**Record extracts**
# # # # # # #
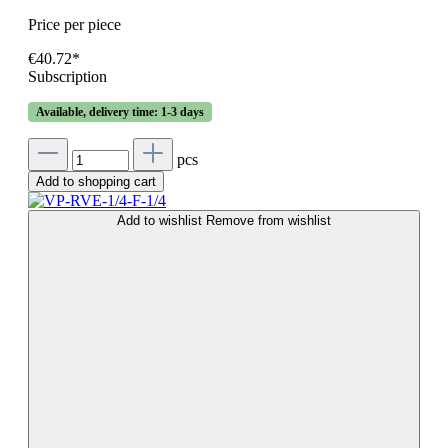
Price per piece
€40.72*
Subscription
Available, delivery time: 1-3 days
pcs
Add to shopping cart
Add to wishlist
Remove from wishlist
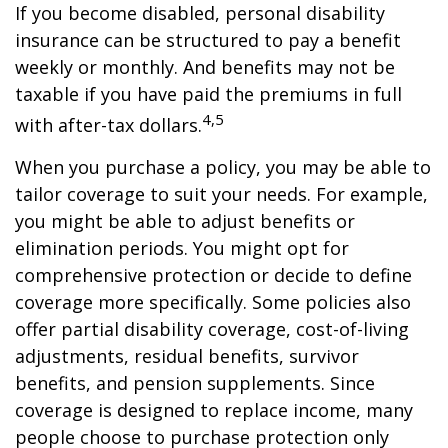
If you become disabled, personal disability
insurance can be structured to pay a benefit
weekly or monthly. And benefits may not be
taxable if you have paid the premiums in full
4,5
with after-tax dollars.
When you purchase a policy, you may be able to
tailor coverage to suit your needs. For example,
you might be able to adjust benefits or
elimination periods. You might opt for
comprehensive protection or decide to define
coverage more specifically. Some policies also
offer partial disability coverage, cost-of-living
adjustments, residual benefits, survivor
benefits, and pension supplements. Since
coverage is designed to replace income, many
people choose to purchase protection only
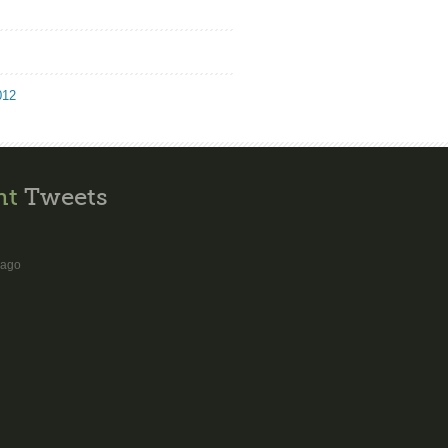
012
nt
Tweets
 ago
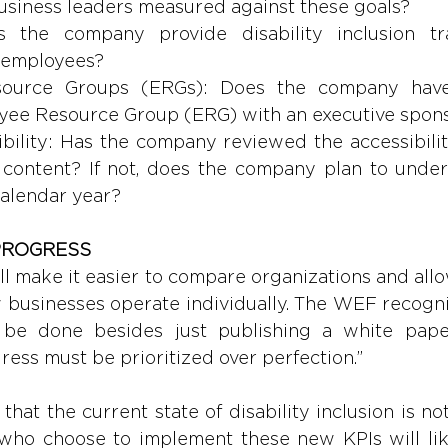
usiness leaders measured against these goals?
s the company provide disability inclusion tra
 employees?
ource Groups (ERGs): Does the company have 
oyee Resource Group (ERG) with an executive spon
ibility: Has the company reviewed the accessibility 
 content? If not, does the company plan to under
calendar year?
PROGRESS 
l make it easier to compare organizations and allo
 businesses operate individually. The WEF recogniz
be done besides just publishing a white paper.
ress must be prioritized over perfection.” 
that the current state of disability inclusion is n
who choose to implement these new KPIs will likel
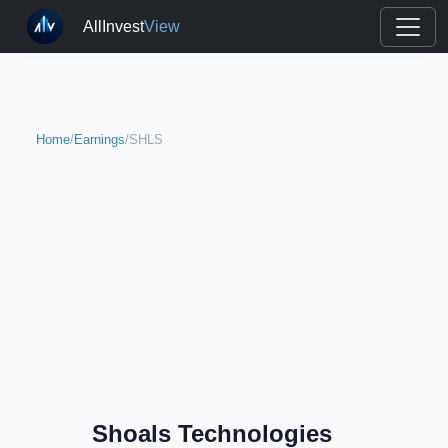
AllInvest
View
Home
/
Earnings
/
SHLS
Shoals Technologies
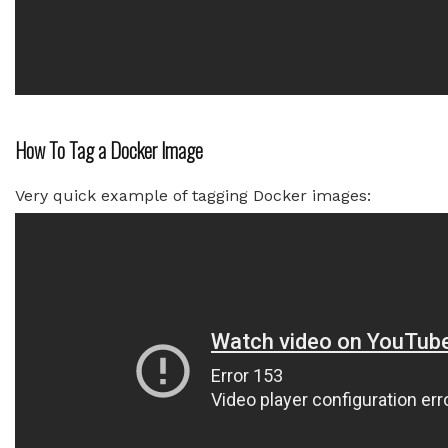
How To Tag a Docker Image
Very quick example of tagging Docker images:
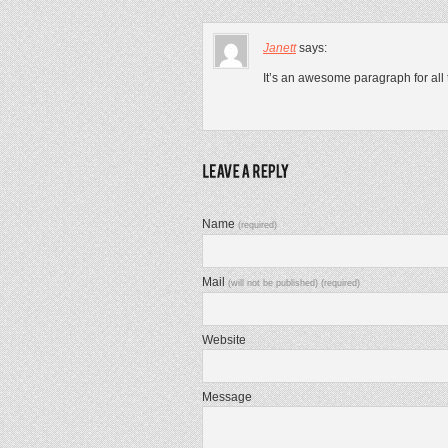
Janett
says:
It’s an awesome paragraph for all 
Name
(required)
Mail
(will not be published) (required)
Website
Message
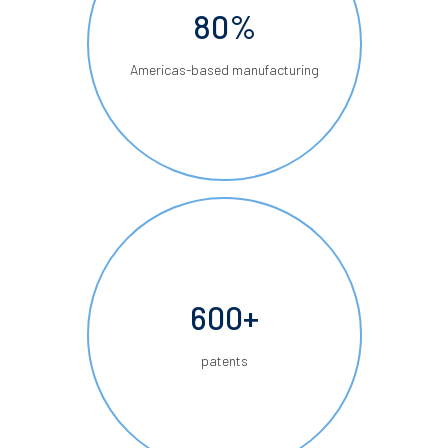
80%
Americas-based manufacturing
600+
patents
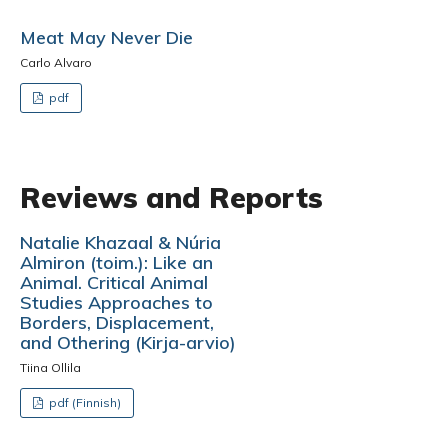
Meat May Never Die
Carlo Alvaro
pdf
Reviews and Reports
Natalie Khazaal & Núria
Almiron (toim.): Like an
Animal. Critical Animal
Studies Approaches to
Borders, Displacement,
and Othering (Kirja-arvio)
Tiina Ollila
pdf (Finnish)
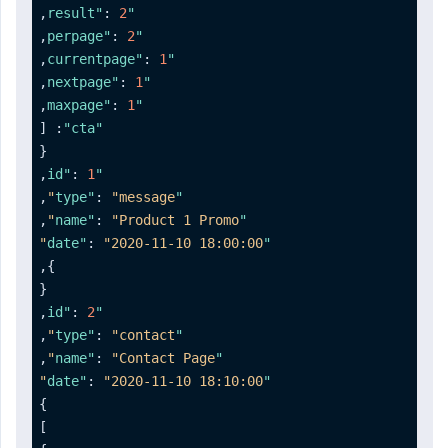
,
:
2
"result"
,
:
2
"perpage"
,
:
1
"currentpage"
,
:
1
"nextpage"
,
:
1
"maxpage"
[
:
"cta"
{
,
:
1
"id"
,
:
"message"
"type"
,
:
"Product 1 Promo"
"name"
:
"2020-11-10 18:00:00"
"date"
,
}
{
,
:
2
"id"
,
:
"contact"
"type"
,
:
"Contact Page"
"name"
:
"2020-11-10 18:10:00"
"date"
}
]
# # # # # # #
**Problem**
Copy all lines of the records that have the string "coverage" in them.

**Completed exercise**
tailor coverage to suit your needs. For example,
coverage more specifically. Some policies also
offer partial disability coverage, cost-of-living
coverage is designed to replace income, many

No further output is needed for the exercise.